Net income was $59 million, or 53 cents per diluted share, in fiscal Q3, compared to net income of $97 million, or 82 cents per diluted share in the prior-year period.

The third quarter tax rate was 13 percent in Q3.

Balance Sheet
Inventory was $4.2 billion at quarter-end, a decrease of 13 percent year-over-year, a decline Timm said exceeded their commitment for a mid-single-digit decline. She said they feel good about the level and composition of our inventory for the holiday season.

Kohl’s ended the quarter with $190 million in cash and cash equivalents.

Operating cash flow was $151 million in the third quarter and $379 million for the nine-month year-to-date period.

“In Q4, we expect to drive strong operating cash flow as we move through inventory during the holiday season,” Time suggested.

Capital expenditures for the quarter were $157 million. This reportedly included investments for five new stores, which opened earlier this month, and nearly 100 Sephora openings.

“Based on our year-to-date spending and outlook for the remainder of the year, we now expect full year capital expenditures to be towards the lower end of our $600 million to $650 million guidance range,” the CFO detailed. “Looking ahead to 2024, our initial view is that capital spending will be lower than 2023 levels given that much of the Sephora buildout is now behind us.”

Looking ahead, the work we have done this year will continue to build momentum and set us up to be successful in 2024,” added Kingsbury. “As we’ve said before though, it will take some time for the full impact of our efforts to be realized.”

“Our strategies to reposition Kohl’s for improved sales and earnings performance remain in the early stages.” Zooming out, we think this was a mixed quarter with some positives and some negatives.

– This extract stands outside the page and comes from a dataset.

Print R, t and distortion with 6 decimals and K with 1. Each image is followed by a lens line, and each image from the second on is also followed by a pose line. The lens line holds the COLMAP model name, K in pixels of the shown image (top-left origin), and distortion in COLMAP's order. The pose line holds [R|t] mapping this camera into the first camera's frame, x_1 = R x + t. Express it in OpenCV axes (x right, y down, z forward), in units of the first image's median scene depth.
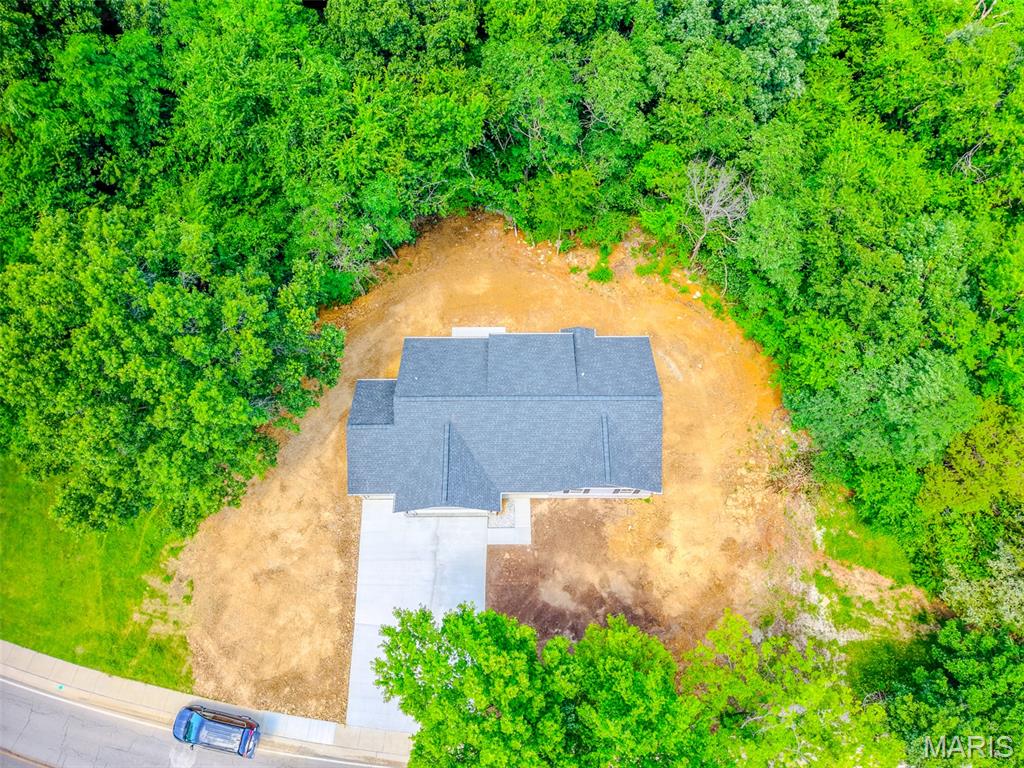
lens RADIAL K [[681.1, 0, 513.2], [0, 681.1, 392.6], [0, 0, 1]] dist [0.023536, -0.016783]
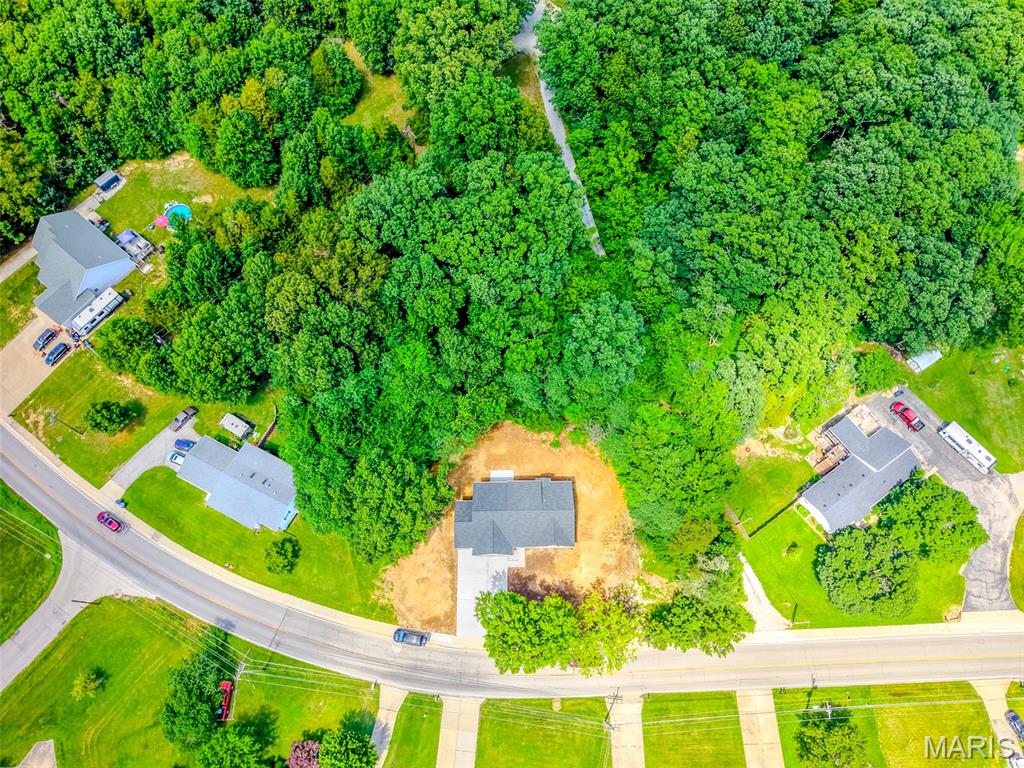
lens RADIAL K [[681.1, 0, 511.6], [0, 681.1, 375.6], [0, 0, 1]] dist [0.023536, -0.016783]
pose [[0.999937, -0.010276, -0.004430, -0.004856], [0.010156, 0.999603, -0.026281, -0.438155], [0.004698, 0.026235, 0.999645, -1.610571]]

For the full year 2023, the company updated its financial outlook and currently expects the following:

  • Net sales: A decrease of 2.8 percent to 4 percent, including the impact of the 53rd week which is worth approximately 1 percent year-over-year. This compares to the company’s prior guidance of a decrease of 2 percent to 4 percent.
  • Operating margin: Approximately 4.0 percent, which is consistent with the company’s prior guidance.
  • Diluted earnings per share: In the range of $2.30 to $2.70 a share, excluding any non-recurring charges. This compares to the company’s prior guidance range of $2.10 to $2.70.
  • Capital Expenditures: Towards the lower end of $600 million to $650 million, including expansion of its Sephora partnership and store refresh activity.
  • Dividend: On November 7, 2023, Kohl’s Board of Directors declared a quarterly cash dividend on the company’s common stock of 50 cents per share. The dividend is payable on December 20, 2023 to shareholders of record at the close of business on December 6, 2023.